* **Page excerpt**:

****************

Trials / Unknown
UnknownNCT05551260
Assessing Moral Cognitive Skills in Adults With Autism Spectrum Disorders
- Status
- Unknown
- Phase
- N/A
- Study type
- Interventional
- Enrollment
- 60 (estimated)
- Sponsor
- Hôpital le Vinatier · Academic / Other
- Sex
- All
- Age
- 18 Years – 40 Years
- Healthy volunteers
- Accepted
Summary
In the international literature, it is currently accepted that, relative to neurotypicals, people with Autism Spectrum Disorder (ASD) present patterns of moral judgments marked by a minimization of intentionality and a strong condemnation of agents responsible for accidents. However, until now, all studies are based on declarative paradigms, and no one has proposed to examine the relationship of people with ASD to moral transgressions (i.e. to a bad action done deliberately or to a good deed deliberately omitted) in an implicit paradigm, that is, when the answer is made on the assignment of an expressive face to these moral offenses. Furthermore, no study has investigated whether diminished sensitivity to intention and intransigence of incidental judgment occur in both automatic (implicit) and deliberative (explicit) settings. Investigators planned to study how people with ASD without intellectual disability process emotions expressed by others in response to different forms of moral offense and to examine whether patterns potentially contrast in degree and/or kind with those of neurotypicals.

****************

* **Data extract**:

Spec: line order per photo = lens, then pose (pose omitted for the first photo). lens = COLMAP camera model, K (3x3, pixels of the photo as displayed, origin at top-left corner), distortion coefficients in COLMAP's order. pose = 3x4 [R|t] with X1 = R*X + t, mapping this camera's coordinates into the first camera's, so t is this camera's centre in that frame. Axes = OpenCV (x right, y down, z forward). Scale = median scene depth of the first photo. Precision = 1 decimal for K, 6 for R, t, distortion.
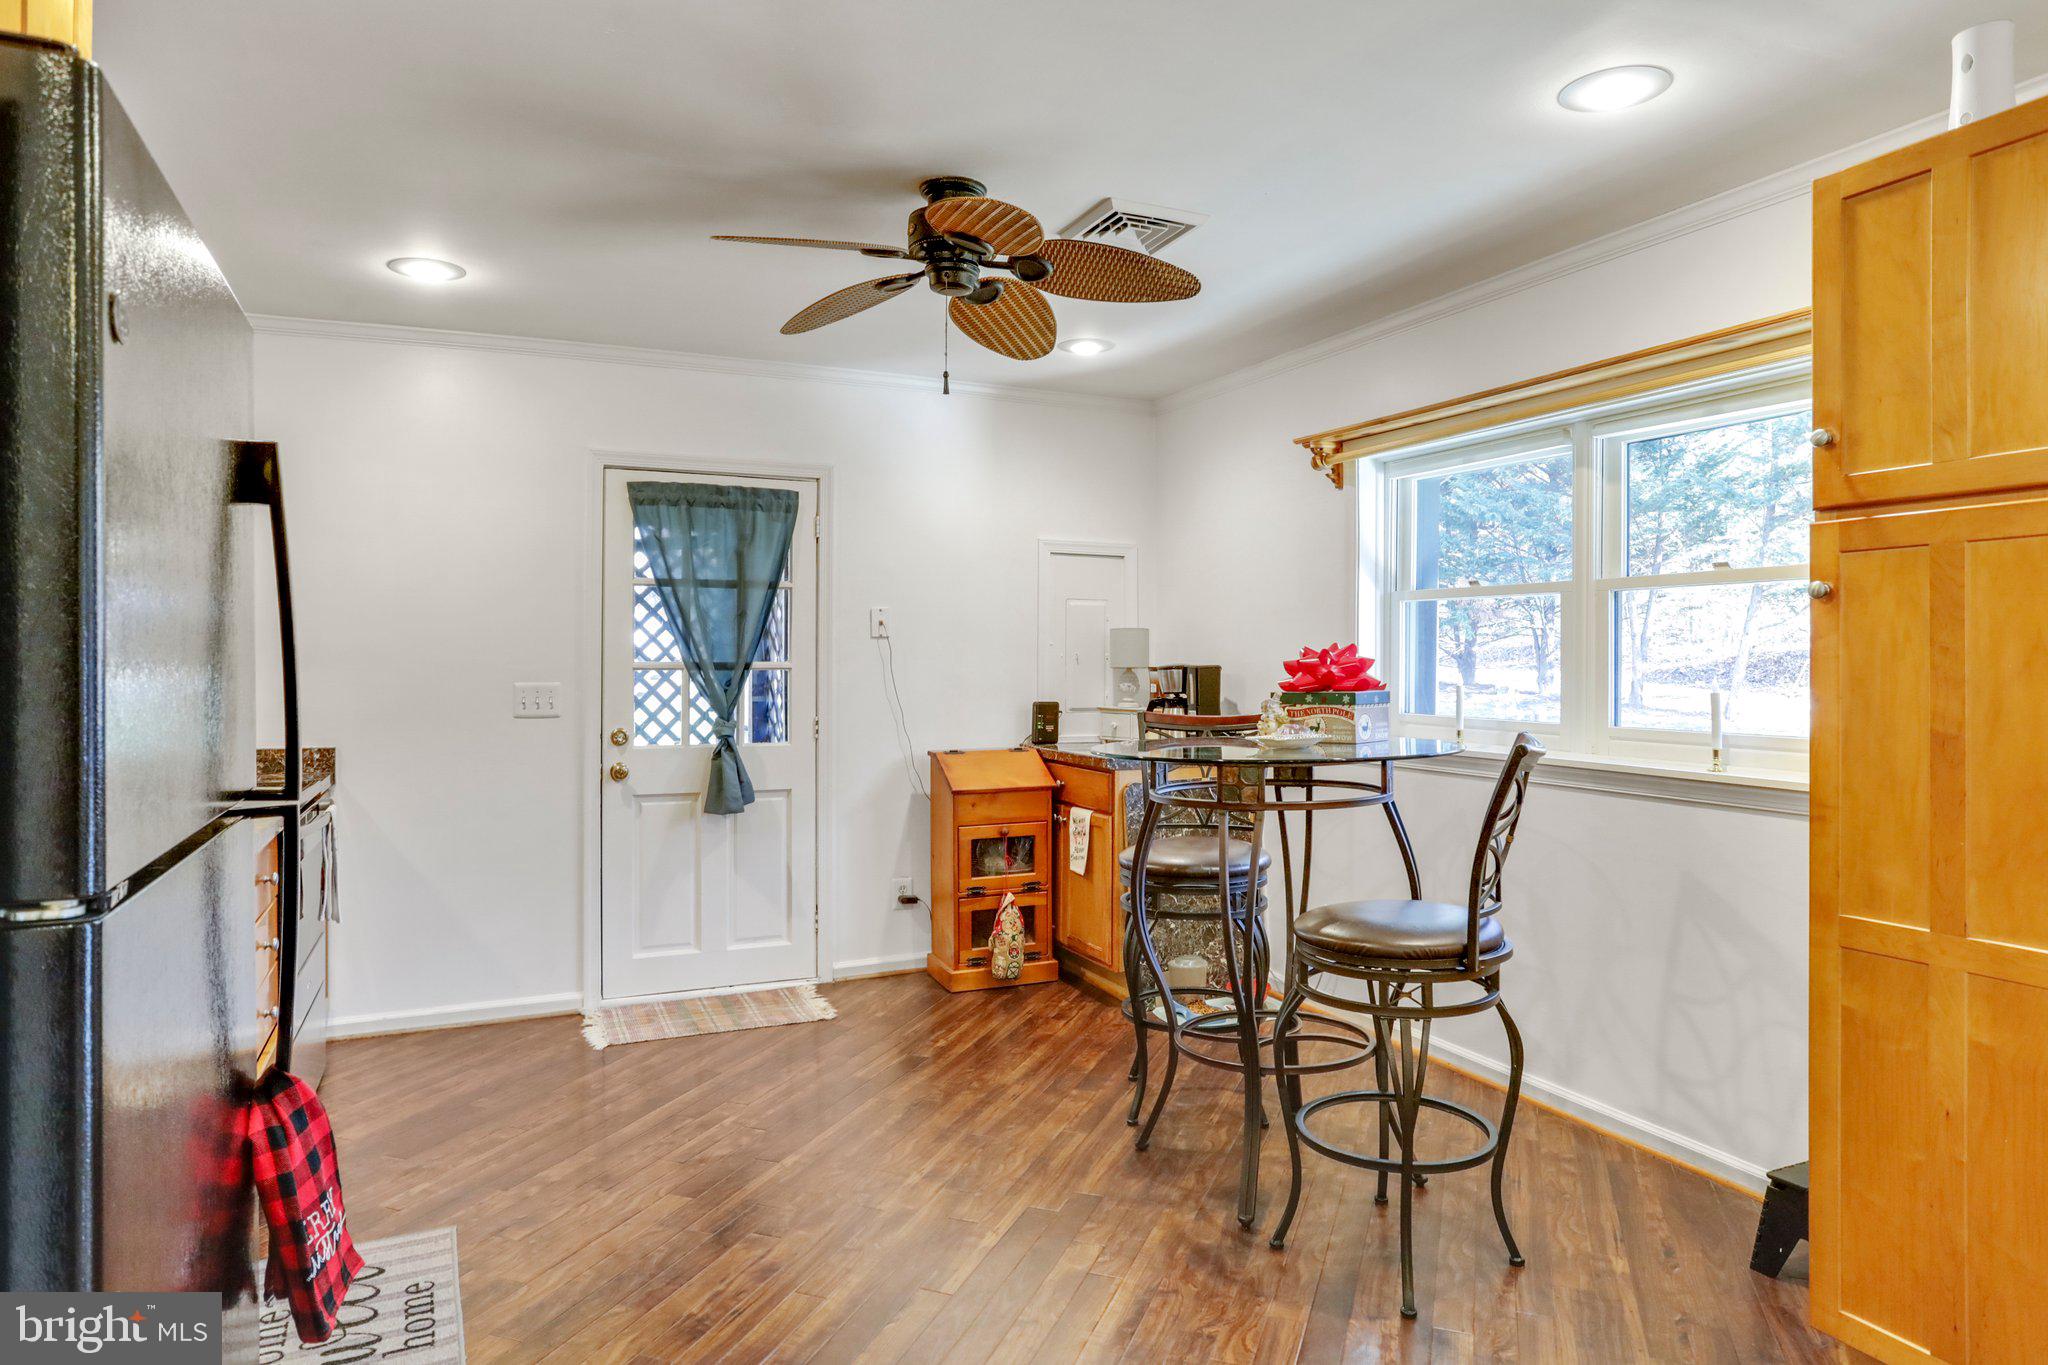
lens RADIAL K [[1262.2, 0, 1035.2], [0, 1262.2, 659.4], [0, 0, 1]] dist [-0.050421, 0.055657]
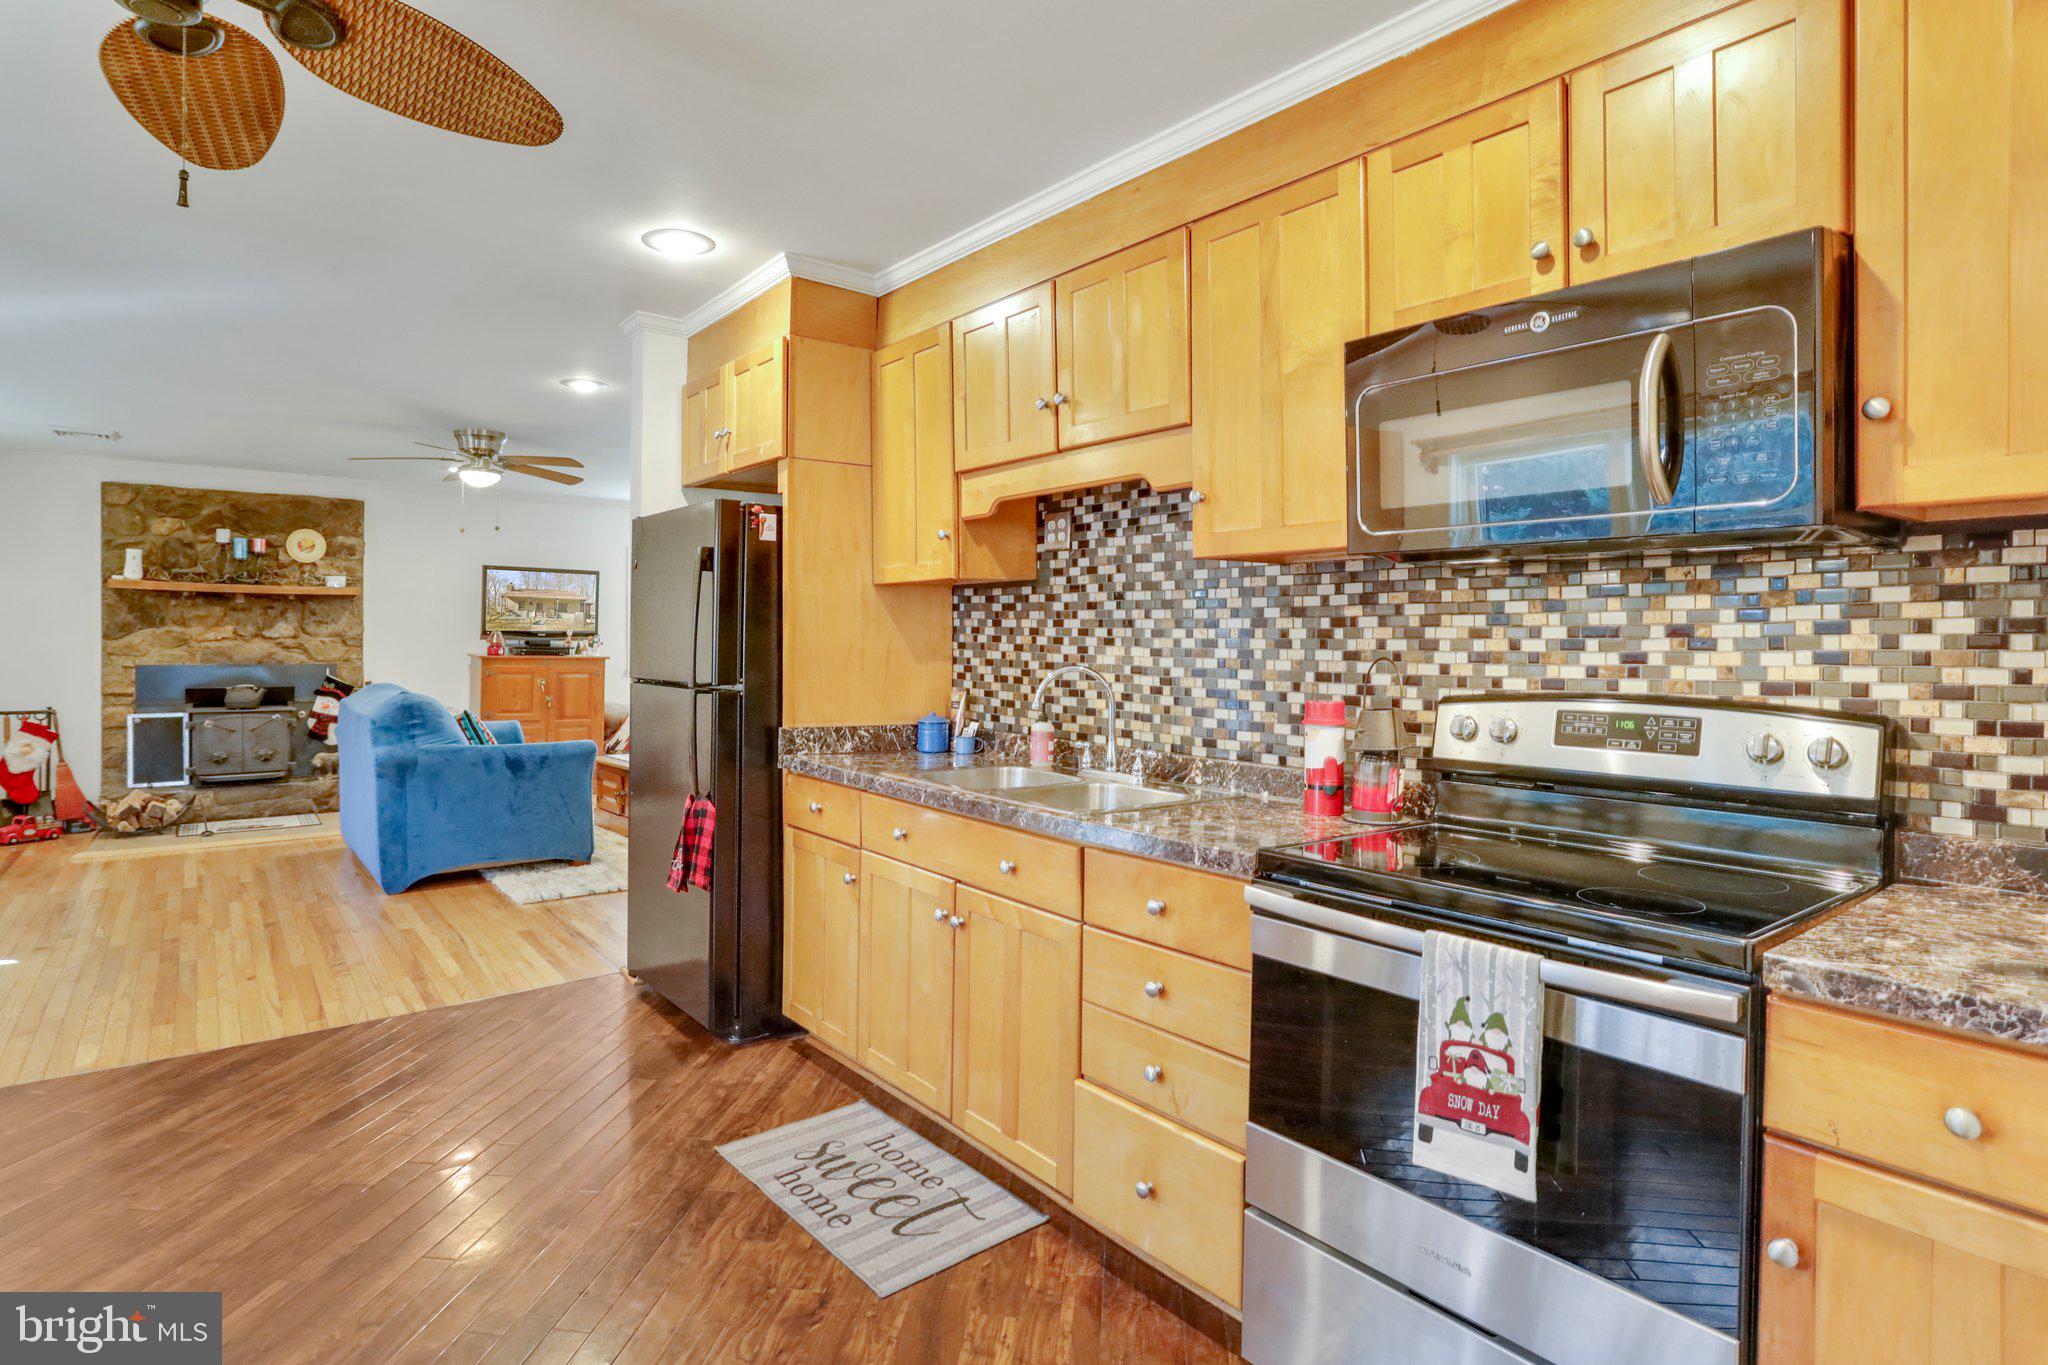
lens RADIAL K [[1077.0, 0, 1030.8], [0, 1077.0, 647.9], [0, 0, 1]] dist [-0.070597, 0.038064]
pose [[-0.969829, -0.008541, -0.243635, -0.337114], [-0.009789, 0.999944, 0.003915, 0.009313], [0.243588, 0.006182, -0.969859, 1.500141]]
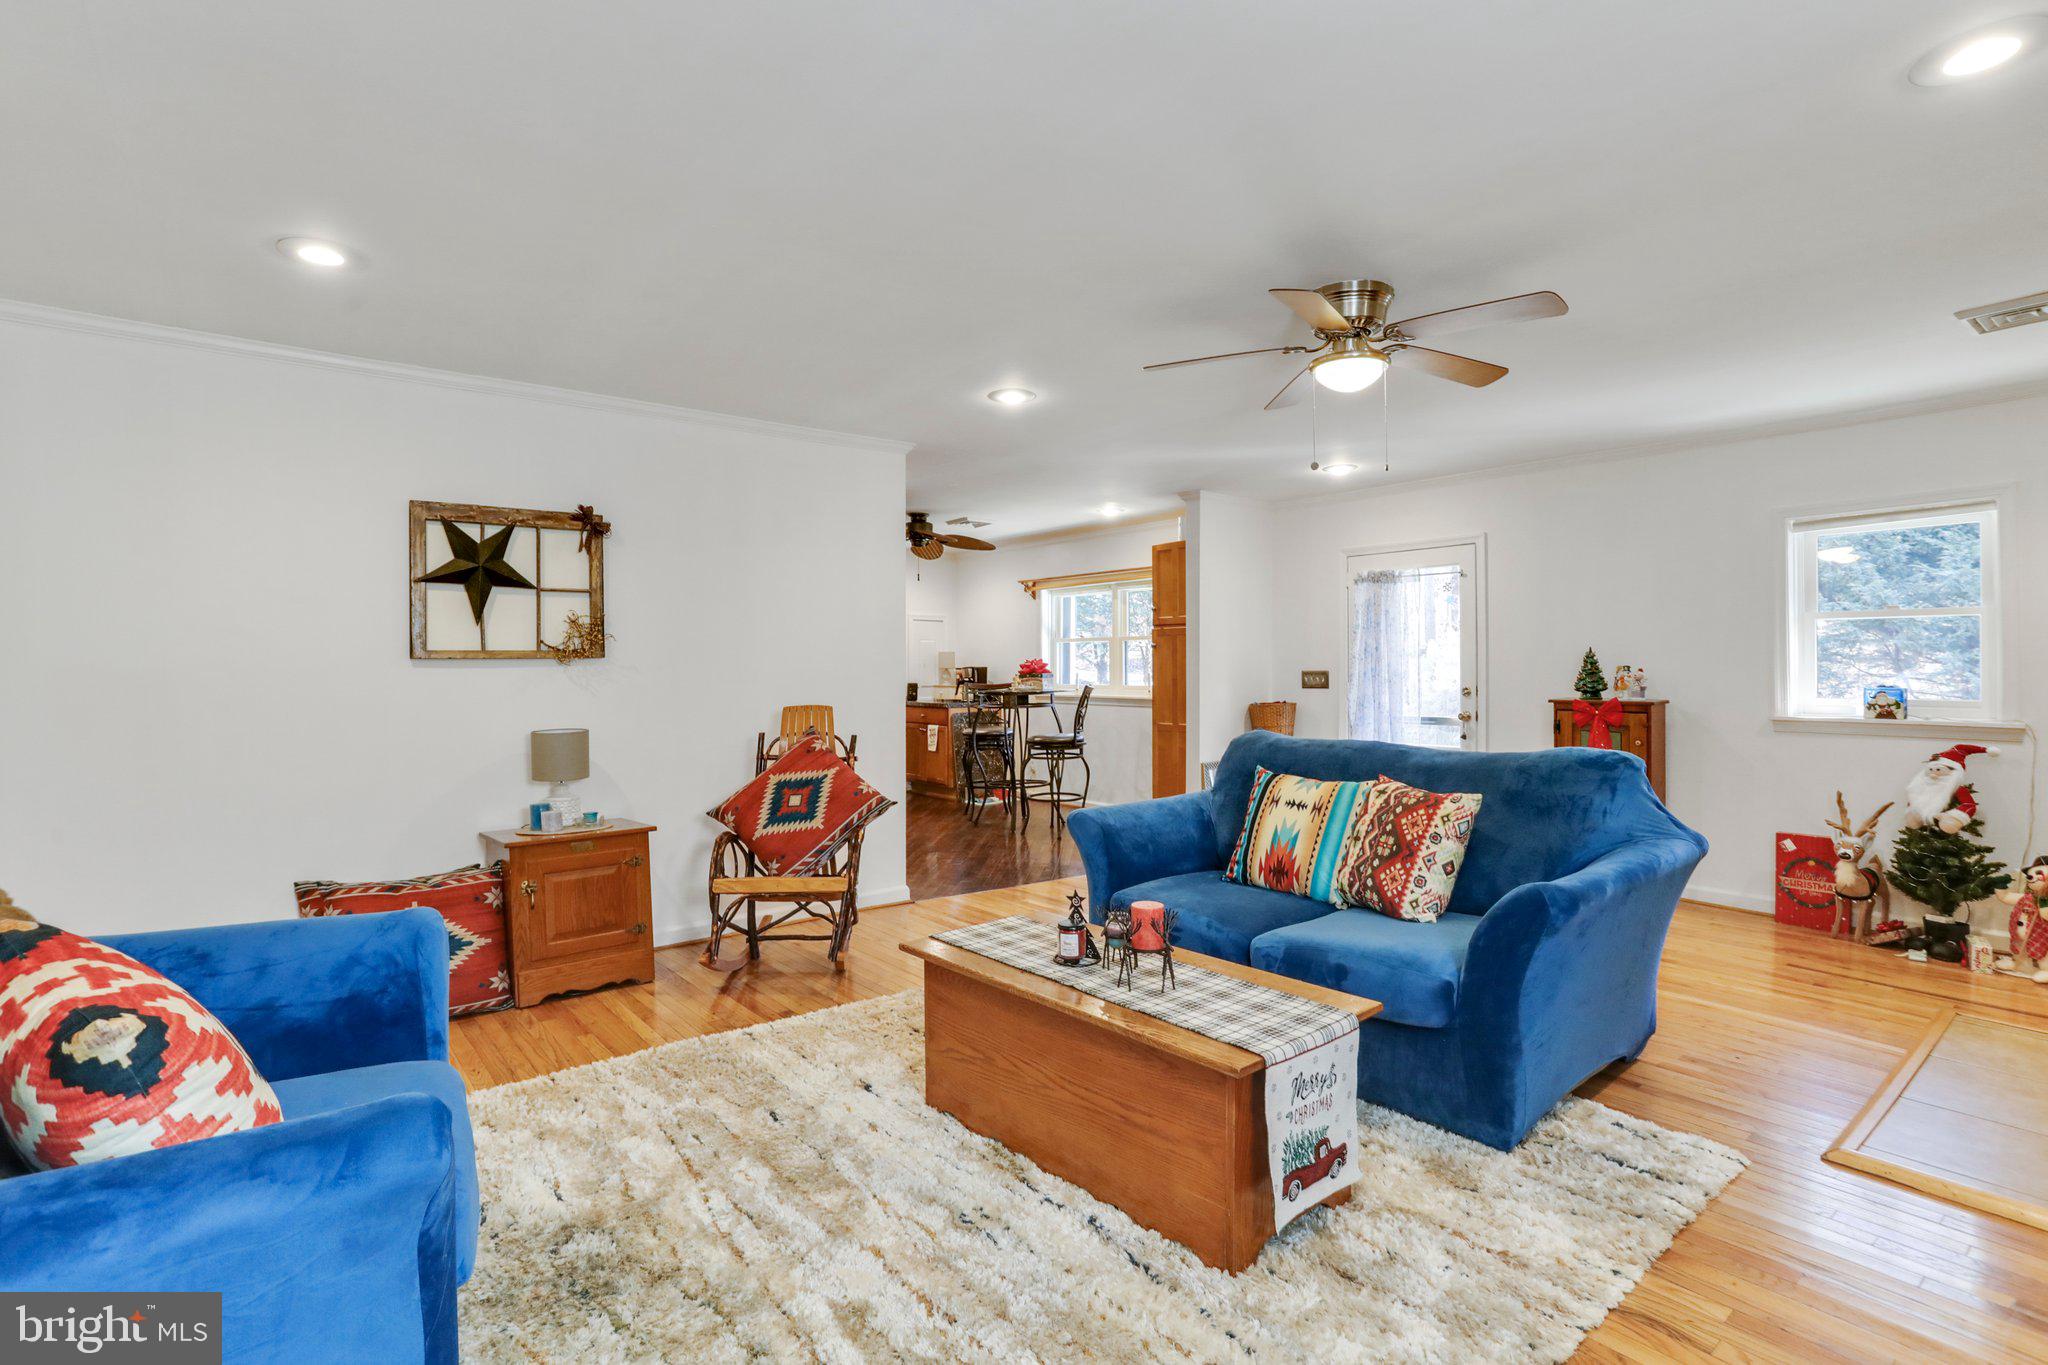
lens RADIAL K [[1018.5, 0, 1037.5], [0, 1018.5, 639.3], [0, 0, 1]] dist [-0.078867, 0.039563]
pose [[0.966357, 0.002451, 0.257193, -0.413727], [0.005206, 0.999563, -0.029085, 0.013984], [-0.257152, 0.029446, 0.965922, -1.461675]]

****************

* **Problems to solve**:
(1) From the trial listing on moral cognition in adults with autism, return the passage between "Trials / Unknown" and "- 60 (estimated)", inclusive.
(2) Give every field label in the bulleted details of the autism moral cognition trial listing, such as the one whose value is "Unknown".
(3) Extend the trial listing on moral cognitive skills in adults with autism, picking up after its final sentence.

* **Answer section**:
(1)
Trials / Unknown
UnknownNCT05551260
Assessing Moral Cognitive Skills in Adults With Autism Spectrum Disorders
- Status
- Unknown
- Phase
- N/A
- Study type
- Interventional
- Enrollment
- 60 (estimated)

(2) Status, Phase, Study type, Enrollment, Sponsor, Sex, Age, Healthy volunteers

(3)
Detailed description
In the CoMorA project, participants will participate to two independent tasks: an explicit one of deciding whether or not an emotion expressed on the face of a third person would be an appropriate emotional reaction to the offense, and an implicit one in which the subjects will have to determine the fastest sex to which the face expressing such or such an emotion belongs. This procedure initiates an implicit processing of the facial expression. The theoretical hypotheses of the CoMorA project are the following: * In the explicit response condition, people with ASD will show different emotional assignment patterns than controls do, depending on the nature of the offense (accidental transgression, attempted harm, and intentional harm). * In the implicit response condition, people with ASD will exhibit emotion processing patterns identical to those of controls. * The differences in responses of controls and people with ASD in the explicit condition will be underpinned by executive functions and social cognitive performances.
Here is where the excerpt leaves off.